• **EXERCISE 1**
In the kea article below, what year did kea get full protection?
• **EXERCISE 2**
Using the kea article below, decide whether each statement agrees with it. Answer yes or no for each, and quote the words that decide it. (a) In the 1920s, the bounty was 10 shillings per kea beak. (b) The kea is the world's only alpine parrot species. (c) About 150,000 kea are still alive today.
• **EXERCISE 3**
Carry the kea article below forward, starting right after its last sentence.

• **PAGE TEXT**
--- --- ---

Decline of kea threatens alpine plants

By Paul Harper

University of Canterbury PhD student Laura Young looked at the foraging behaviour of kea and found they spend a large proportion of their time eating fruit. Photo / supplied
University of Canterbury PhD student Laura Young looked at the foraging behaviour of kea and found they spend a large proportion of their time eating fruit. Photo / supplied

The decline of the kea, the world's only alpine parrot species, could spell the end of 12 per cent of New Zealand's alpine plants, researchers say.

University of Canterbury lecturer, Dr Ximena Nelson, said those plants which rely on kea for seed dispersal could struggle to survive should the cheeky parrot's numbers diminish further.

"Kea are mischievous and lovable and also threatened, in part because we persecuted them for decades. From the late 1800s until 1971, the government placed a bounty on kea beaks. In the 1920s, the bounty was 10 shillings per beak, equating to $65 today," Dr Nelson said.

"After an estimated 150,000 kea were killed, the wholesale bloodshed ended in a full protection for the species in 1986. However, kea sometimes do still fall foul of a bullet and now it is likely than there are considerably less than 5000 birds left.

"All of this was because of this birds' powerful beak, which can occasionally cause a sheep's death. However, this beak is not only destructive, but also has the power to give life," Dr Nelson said.

University of Canterbury PhD student Laura Young looked at the foraging behaviour of kea and found they spend a large proportion of their time eating fruit. New Zealand's mountains have an unusually high proportion of fruit-bearing plants, making fruit an ideal food for the world's only alpine parrot.

However, to maintain genetic viability the plants need to disperse their seeds and there are few remaining native species that may be able to do the job, Dr Nelson said.

--- --- ---

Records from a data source
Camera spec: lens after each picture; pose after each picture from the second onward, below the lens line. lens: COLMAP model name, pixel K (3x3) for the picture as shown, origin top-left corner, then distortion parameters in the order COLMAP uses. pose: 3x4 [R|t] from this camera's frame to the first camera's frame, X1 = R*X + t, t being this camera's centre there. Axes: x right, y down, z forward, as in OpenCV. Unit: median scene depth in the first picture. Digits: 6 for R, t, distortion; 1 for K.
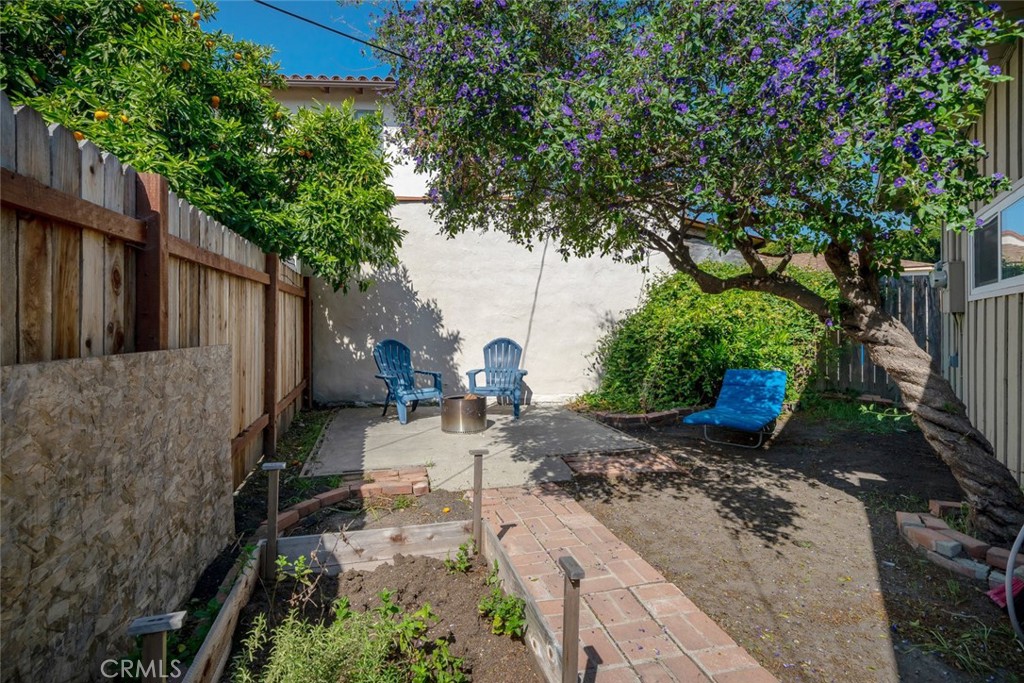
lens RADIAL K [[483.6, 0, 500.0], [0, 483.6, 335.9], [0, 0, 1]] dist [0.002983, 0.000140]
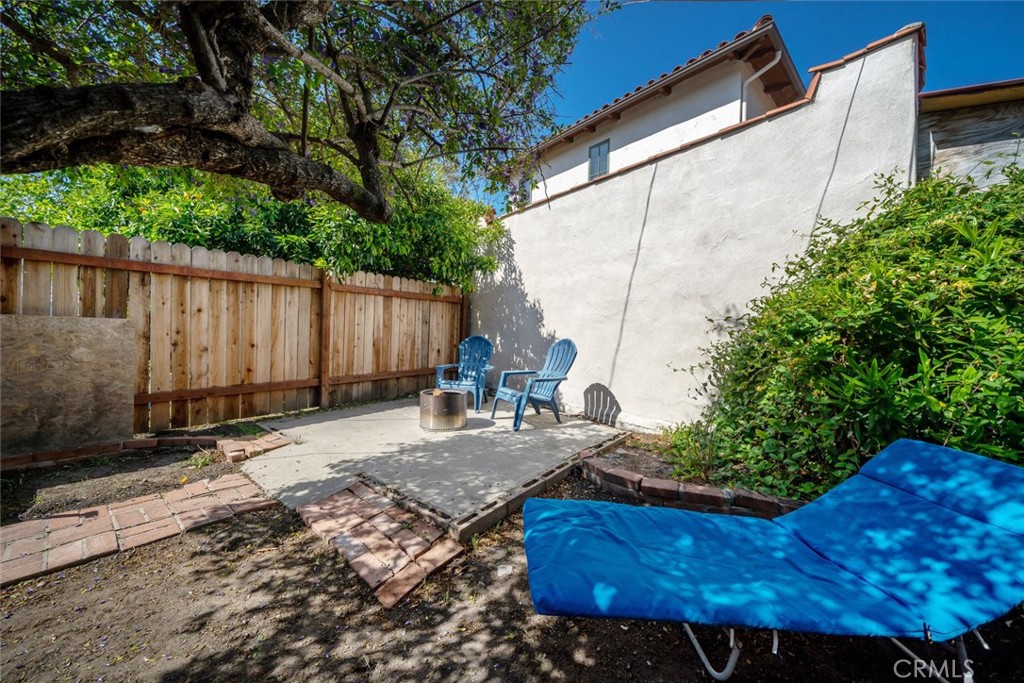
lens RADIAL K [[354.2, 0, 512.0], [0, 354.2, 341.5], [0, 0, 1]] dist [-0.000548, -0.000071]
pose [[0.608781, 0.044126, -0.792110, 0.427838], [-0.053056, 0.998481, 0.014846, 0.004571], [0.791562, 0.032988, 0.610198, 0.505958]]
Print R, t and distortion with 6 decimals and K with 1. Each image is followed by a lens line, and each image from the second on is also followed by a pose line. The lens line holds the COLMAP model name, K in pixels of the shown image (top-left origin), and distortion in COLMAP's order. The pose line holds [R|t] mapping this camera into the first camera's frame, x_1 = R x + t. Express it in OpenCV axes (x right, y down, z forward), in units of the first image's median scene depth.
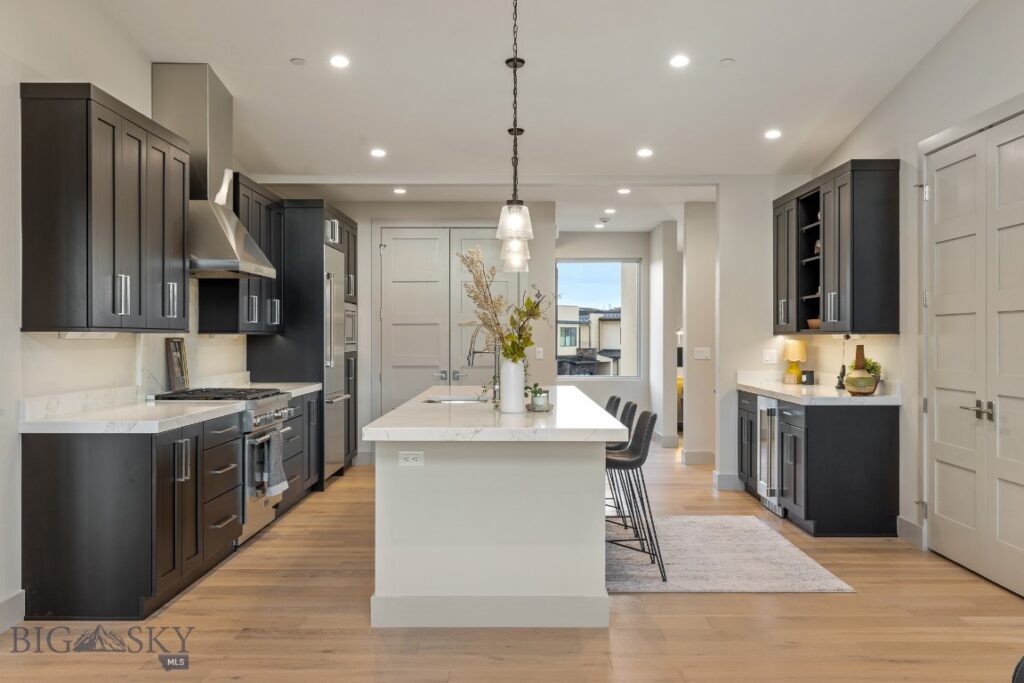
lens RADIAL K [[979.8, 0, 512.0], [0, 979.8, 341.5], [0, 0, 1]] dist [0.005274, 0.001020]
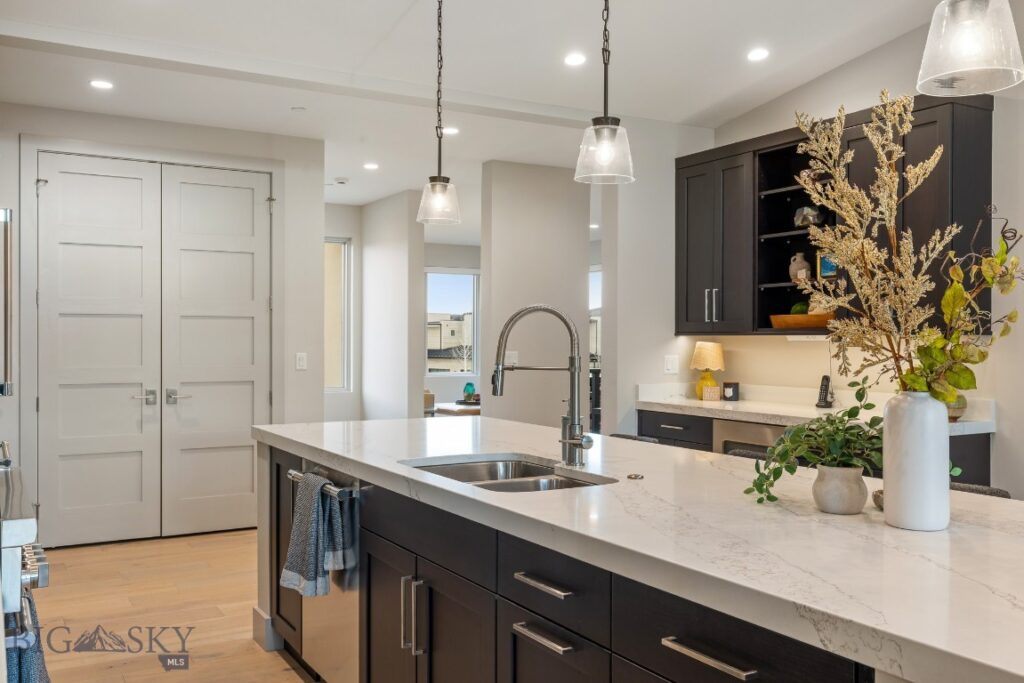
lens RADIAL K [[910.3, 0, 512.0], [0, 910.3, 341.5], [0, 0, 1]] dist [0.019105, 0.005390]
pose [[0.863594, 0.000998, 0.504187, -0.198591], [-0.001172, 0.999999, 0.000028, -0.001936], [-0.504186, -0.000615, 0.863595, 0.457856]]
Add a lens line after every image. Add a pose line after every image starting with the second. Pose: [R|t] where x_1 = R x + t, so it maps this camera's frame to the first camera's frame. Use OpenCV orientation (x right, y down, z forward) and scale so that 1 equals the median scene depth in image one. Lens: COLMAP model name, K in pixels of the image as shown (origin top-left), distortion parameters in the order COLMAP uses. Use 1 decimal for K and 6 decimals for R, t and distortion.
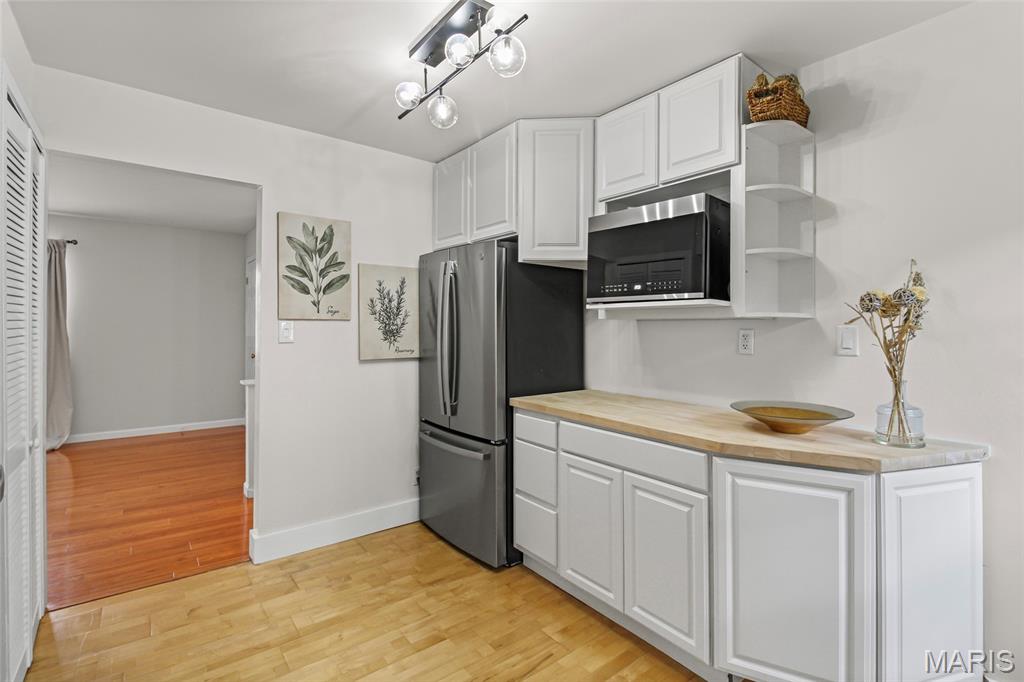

--- --- ---

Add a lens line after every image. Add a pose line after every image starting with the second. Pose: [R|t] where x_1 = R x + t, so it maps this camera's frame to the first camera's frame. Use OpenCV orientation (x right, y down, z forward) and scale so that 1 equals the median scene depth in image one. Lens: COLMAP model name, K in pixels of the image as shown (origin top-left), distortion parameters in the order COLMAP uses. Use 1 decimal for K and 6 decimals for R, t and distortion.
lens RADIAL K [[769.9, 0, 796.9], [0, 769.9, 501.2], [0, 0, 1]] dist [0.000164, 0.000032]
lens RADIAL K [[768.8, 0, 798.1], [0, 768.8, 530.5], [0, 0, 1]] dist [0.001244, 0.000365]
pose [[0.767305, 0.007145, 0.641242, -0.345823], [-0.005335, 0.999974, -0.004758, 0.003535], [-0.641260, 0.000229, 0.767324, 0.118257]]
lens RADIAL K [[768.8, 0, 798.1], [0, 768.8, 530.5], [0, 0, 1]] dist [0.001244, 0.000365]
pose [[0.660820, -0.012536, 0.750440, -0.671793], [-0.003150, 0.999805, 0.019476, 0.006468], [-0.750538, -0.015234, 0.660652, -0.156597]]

--- --- ---

• **ANSWER 1**
1986

• **ANSWER 2**
(a) Yes: "In the 1920s, the bounty was 10 shillings per beak"
(b) Yes: "the world's only alpine parrot species"
(c) No: "considerably less than 5000 birds left"

• **ANSWER 3**
Young's work found that unlike other parrots, the kea's beak does not crush the seeds in the fruit it eats, Dr Nelson said.

"Laura's work showed that kea selected more fruiting species, consumed more fruit and dispersed more seeds than all other birds seen in the mountains combined. When she looked carefully at the seeds contained in hundreds and hundreds of kea faeces, she found that in fact almost all seeds were intact.

"Furthermore, kea are the only species that make frequent long-distance flights within and between mountain ranges. Hence, much of the effective long-distance dispersal of the alpine flora may be currently performed by kea.

"The fact that kea are able to ingest fruit and rarely crush seeds despite their powerful curved 'parrot' beak is noteworthy. These large birds can damage motor vehicles, buildings and signs, yet they can manipulate delicate items with considerable dexterity, providing another good reason to cherish these clever birds."

As well as illegal hunting and pet trade activities, predation, competition for resources with introduced mammals and humans, lead poisoning and habitat degradation have led to the decline in the kea population, Dr Nelson said.